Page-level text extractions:
>>>

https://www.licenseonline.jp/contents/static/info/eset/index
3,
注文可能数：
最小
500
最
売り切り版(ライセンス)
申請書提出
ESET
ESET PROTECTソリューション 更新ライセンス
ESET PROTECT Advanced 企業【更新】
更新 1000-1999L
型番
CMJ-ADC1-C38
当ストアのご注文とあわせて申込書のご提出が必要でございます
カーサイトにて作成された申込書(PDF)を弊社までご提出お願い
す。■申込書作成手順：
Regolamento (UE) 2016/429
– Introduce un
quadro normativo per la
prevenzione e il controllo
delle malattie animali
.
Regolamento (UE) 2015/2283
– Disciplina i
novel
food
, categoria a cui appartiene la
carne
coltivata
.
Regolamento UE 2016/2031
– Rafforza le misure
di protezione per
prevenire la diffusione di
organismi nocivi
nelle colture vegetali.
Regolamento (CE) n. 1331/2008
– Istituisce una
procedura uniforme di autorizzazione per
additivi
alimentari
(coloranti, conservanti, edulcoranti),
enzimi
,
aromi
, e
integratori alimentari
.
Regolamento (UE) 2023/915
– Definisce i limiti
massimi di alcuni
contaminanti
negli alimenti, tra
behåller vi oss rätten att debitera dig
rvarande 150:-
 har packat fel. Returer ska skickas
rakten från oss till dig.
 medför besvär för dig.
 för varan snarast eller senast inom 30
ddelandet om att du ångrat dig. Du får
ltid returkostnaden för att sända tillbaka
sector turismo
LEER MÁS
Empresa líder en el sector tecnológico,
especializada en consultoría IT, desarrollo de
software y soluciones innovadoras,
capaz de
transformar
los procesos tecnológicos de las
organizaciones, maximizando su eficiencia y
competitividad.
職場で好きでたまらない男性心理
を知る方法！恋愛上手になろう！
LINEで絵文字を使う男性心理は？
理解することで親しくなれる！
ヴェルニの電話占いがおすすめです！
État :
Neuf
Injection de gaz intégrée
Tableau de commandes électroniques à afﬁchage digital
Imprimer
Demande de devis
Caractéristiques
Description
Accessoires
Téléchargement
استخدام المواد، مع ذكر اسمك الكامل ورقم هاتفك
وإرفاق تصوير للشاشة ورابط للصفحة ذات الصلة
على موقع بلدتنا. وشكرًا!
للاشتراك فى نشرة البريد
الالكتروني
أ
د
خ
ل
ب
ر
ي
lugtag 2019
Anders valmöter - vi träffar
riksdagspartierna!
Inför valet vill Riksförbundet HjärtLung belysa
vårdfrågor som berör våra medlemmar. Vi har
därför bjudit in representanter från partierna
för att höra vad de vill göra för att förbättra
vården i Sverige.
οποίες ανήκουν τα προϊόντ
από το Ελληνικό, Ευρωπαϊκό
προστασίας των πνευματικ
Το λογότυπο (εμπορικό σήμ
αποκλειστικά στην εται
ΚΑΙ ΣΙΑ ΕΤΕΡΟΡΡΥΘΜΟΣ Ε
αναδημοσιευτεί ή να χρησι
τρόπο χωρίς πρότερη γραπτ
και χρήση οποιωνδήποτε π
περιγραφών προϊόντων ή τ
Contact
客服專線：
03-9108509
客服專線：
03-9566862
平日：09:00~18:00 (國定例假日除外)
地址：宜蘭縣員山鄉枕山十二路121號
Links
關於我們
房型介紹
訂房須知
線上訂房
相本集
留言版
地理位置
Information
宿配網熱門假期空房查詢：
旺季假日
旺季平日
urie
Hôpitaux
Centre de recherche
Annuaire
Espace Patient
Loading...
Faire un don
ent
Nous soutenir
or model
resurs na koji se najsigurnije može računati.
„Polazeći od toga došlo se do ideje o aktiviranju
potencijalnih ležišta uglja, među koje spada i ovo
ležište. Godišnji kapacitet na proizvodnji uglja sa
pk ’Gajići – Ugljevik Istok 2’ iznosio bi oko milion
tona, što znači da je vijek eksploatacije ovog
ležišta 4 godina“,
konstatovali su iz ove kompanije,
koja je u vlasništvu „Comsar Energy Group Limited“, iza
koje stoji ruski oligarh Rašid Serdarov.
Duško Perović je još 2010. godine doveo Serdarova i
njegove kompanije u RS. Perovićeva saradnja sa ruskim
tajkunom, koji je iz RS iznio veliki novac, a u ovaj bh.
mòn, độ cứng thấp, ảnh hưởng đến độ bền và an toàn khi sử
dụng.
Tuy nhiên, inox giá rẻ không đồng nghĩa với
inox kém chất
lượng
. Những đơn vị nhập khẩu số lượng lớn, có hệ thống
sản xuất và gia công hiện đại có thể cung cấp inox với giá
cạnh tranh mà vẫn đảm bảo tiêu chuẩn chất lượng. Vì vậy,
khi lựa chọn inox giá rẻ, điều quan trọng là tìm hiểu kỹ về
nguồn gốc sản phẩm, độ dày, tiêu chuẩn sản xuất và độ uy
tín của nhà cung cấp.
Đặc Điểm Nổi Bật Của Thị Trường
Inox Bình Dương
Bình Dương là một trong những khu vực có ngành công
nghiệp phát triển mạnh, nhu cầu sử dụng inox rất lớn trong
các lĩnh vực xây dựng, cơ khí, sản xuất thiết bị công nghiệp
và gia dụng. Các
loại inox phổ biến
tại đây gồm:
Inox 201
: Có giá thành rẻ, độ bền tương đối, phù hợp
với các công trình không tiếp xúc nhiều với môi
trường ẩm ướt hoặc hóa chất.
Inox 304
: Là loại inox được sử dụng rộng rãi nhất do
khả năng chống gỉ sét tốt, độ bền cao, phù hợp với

<<<

Problem to work on: Convert every line of text in the material into a JSON list of strings, one string per line, leaving out blank lines.

Solution:
[
  "https://www.licenseonline.jp/contents/static/info/eset/index",
  "3,",
  "注文可能数：",
  "最小",
  "500",
  "最",
  "売り切り版(ライセンス)",
  "申請書提出",
  "ESET",
  "ESET PROTECTソリューション 更新ライセンス",
  "ESET PROTECT Advanced 企業【更新】",
  "更新 1000-1999L",
  "型番",
  "CMJ-ADC1-C38",
  "当ストアのご注文とあわせて申込書のご提出が必要でございます",
  "カーサイトにて作成された申込書(PDF)を弊社までご提出お願い",
  "す。■申込書作成手順：",
  "Regolamento (UE) 2016/429",
  "– Introduce un",
  "quadro normativo per la",
  "prevenzione e il controllo",
  "delle malattie animali",
  ".",
  "Regolamento (UE) 2015/2283",
  "– Disciplina i",
  "novel",
  "food",
  ", categoria a cui appartiene la",
  "carne",
  "coltivata",
  ".",
  "Regolamento UE 2016/2031",
  "– Rafforza le misure",
  "di protezione per",
  "prevenire la diffusione di",
  "organismi nocivi",
  "nelle colture vegetali.",
  "Regolamento (CE) n. 1331/2008",
  "– Istituisce una",
  "procedura uniforme di autorizzazione per",
  "additivi",
  "alimentari",
  "(coloranti, conservanti, edulcoranti),",
  "enzimi",
  ",",
  "aromi",
  ", e",
  "integratori alimentari",
  ".",
  "Regolamento (UE) 2023/915",
  "– Definisce i limiti",
  "massimi di alcuni",
  "contaminanti",
  "negli alimenti, tra",
  "behåller vi oss rätten att debitera dig",
  "rvarande 150:-",
  " har packat fel. Returer ska skickas",
  "rakten från oss till dig.",
  " medför besvär för dig.",
  " för varan snarast eller senast inom 30",
  "ddelandet om att du ångrat dig. Du får",
  "ltid returkostnaden för att sända tillbaka",
  "sector turismo",
  "LEER MÁS",
  "Empresa líder en el sector tecnológico,",
  "especializada en consultoría IT, desarrollo de",
  "software y soluciones innovadoras,",
  "capaz de",
  "transformar",
  "los procesos tecnológicos de las",
  "organizaciones, maximizando su eficiencia y",
  "competitividad.",
  "職場で好きでたまらない男性心理",
  "を知る方法！恋愛上手になろう！",
  "LINEで絵文字を使う男性心理は？",
  "理解することで親しくなれる！",
  "ヴェルニの電話占いがおすすめです！",
  "État :",
  "Neuf",
  "Injection de gaz intégrée",
  "Tableau de commandes électroniques à afﬁchage digital",
  "Imprimer",
  "Demande de devis",
  "Caractéristiques",
  "Description",
  "Accessoires",
  "Téléchargement",
  "استخدام المواد، مع ذكر اسمك الكامل ورقم هاتفك",
  "وإرفاق تصوير للشاشة ورابط للصفحة ذات الصلة",
  "على موقع بلدتنا. وشكرًا!",
  "للاشتراك فى نشرة البريد",
  "الالكتروني",
  "أ",
  "د",
  "خ",
  "ل",
  "ب",
  "ر",
  "ي",
  "lugtag 2019",
  "Anders valmöter - vi träffar",
  "riksdagspartierna!",
  "Inför valet vill Riksförbundet HjärtLung belysa",
  "vårdfrågor som berör våra medlemmar. Vi har",
  "därför bjudit in representanter från partierna",
  "för att höra vad de vill göra för att förbättra",
  "vården i Sverige.",
  "οποίες ανήκουν τα προϊόντ",
  "από το Ελληνικό, Ευρωπαϊκό",
  "προστασίας των πνευματικ",
  "Το λογότυπο (εμπορικό σήμ",
  "αποκλειστικά στην εται",
  "ΚΑΙ ΣΙΑ ΕΤΕΡΟΡΡΥΘΜΟΣ Ε",
  "αναδημοσιευτεί ή να χρησι",
  "τρόπο χωρίς πρότερη γραπτ",
  "και χρήση οποιωνδήποτε π",
  "περιγραφών προϊόντων ή τ",
  "Contact",
  "客服專線：",
  "03-9108509",
  "客服專線：",
  "03-9566862",
  "平日：09:00~18:00 (國定例假日除外)",
  "地址：宜蘭縣員山鄉枕山十二路121號",
  "Links",
  "關於我們",
  "房型介紹",
  "訂房須知",
  "線上訂房",
  "相本集",
  "留言版",
  "地理位置",
  "Information",
  "宿配網熱門假期空房查詢：",
  "旺季假日",
  "旺季平日",
  "urie",
  "Hôpitaux",
  "Centre de recherche",
  "Annuaire",
  "Espace Patient",
  "Loading...",
  "Faire un don",
  "ent",
  "Nous soutenir",
  "or model",
  "resurs na koji se najsigurnije može računati.",
  "„Polazeći od toga došlo se do ideje o aktiviranju",
  "potencijalnih ležišta uglja, među koje spada i ovo",
  "ležište. Godišnji kapacitet na proizvodnji uglja sa",
  "pk ’Gajići – Ugljevik Istok 2’ iznosio bi oko milion",
  "tona, što znači da je vijek eksploatacije ovog",
  "ležišta 4 godina“,",
  "konstatovali su iz ove kompanije,",
  "koja je u vlasništvu „Comsar Energy Group Limited“, iza",
  "koje stoji ruski oligarh Rašid Serdarov.",
  "Duško Perović je još 2010. godine doveo Serdarova i",
  "njegove kompanije u RS. Perovićeva saradnja sa ruskim",
  "tajkunom, koji je iz RS iznio veliki novac, a u ovaj bh.",
  "mòn, độ cứng thấp, ảnh hưởng đến độ bền và an toàn khi sử",
  "dụng.",
  "Tuy nhiên, inox giá rẻ không đồng nghĩa với",
  "inox kém chất",
  "lượng",
  ". Những đơn vị nhập khẩu số lượng lớn, có hệ thống",
  "sản xuất và gia công hiện đại có thể cung cấp inox với giá",
  "cạnh tranh mà vẫn đảm bảo tiêu chuẩn chất lượng. Vì vậy,",
  "khi lựa chọn inox giá rẻ, điều quan trọng là tìm hiểu kỹ về",
  "nguồn gốc sản phẩm, độ dày, tiêu chuẩn sản xuất và độ uy",
  "tín của nhà cung cấp.",
  "Đặc Điểm Nổi Bật Của Thị Trường",
  "Inox Bình Dương",
  "Bình Dương là một trong những khu vực có ngành công",
  "nghiệp phát triển mạnh, nhu cầu sử dụng inox rất lớn trong",
  "các lĩnh vực xây dựng, cơ khí, sản xuất thiết bị công nghiệp",
  "và gia dụng. Các",
  "loại inox phổ biến",
  "tại đây gồm:",
  "Inox 201",
  ": Có giá thành rẻ, độ bền tương đối, phù hợp",
  "với các công trình không tiếp xúc nhiều với môi",
  "trường ẩm ướt hoặc hóa chất.",
  "Inox 304",
  ": Là loại inox được sử dụng rộng rãi nhất do",
  "khả năng chống gỉ sét tốt, độ bền cao, phù hợp với"
]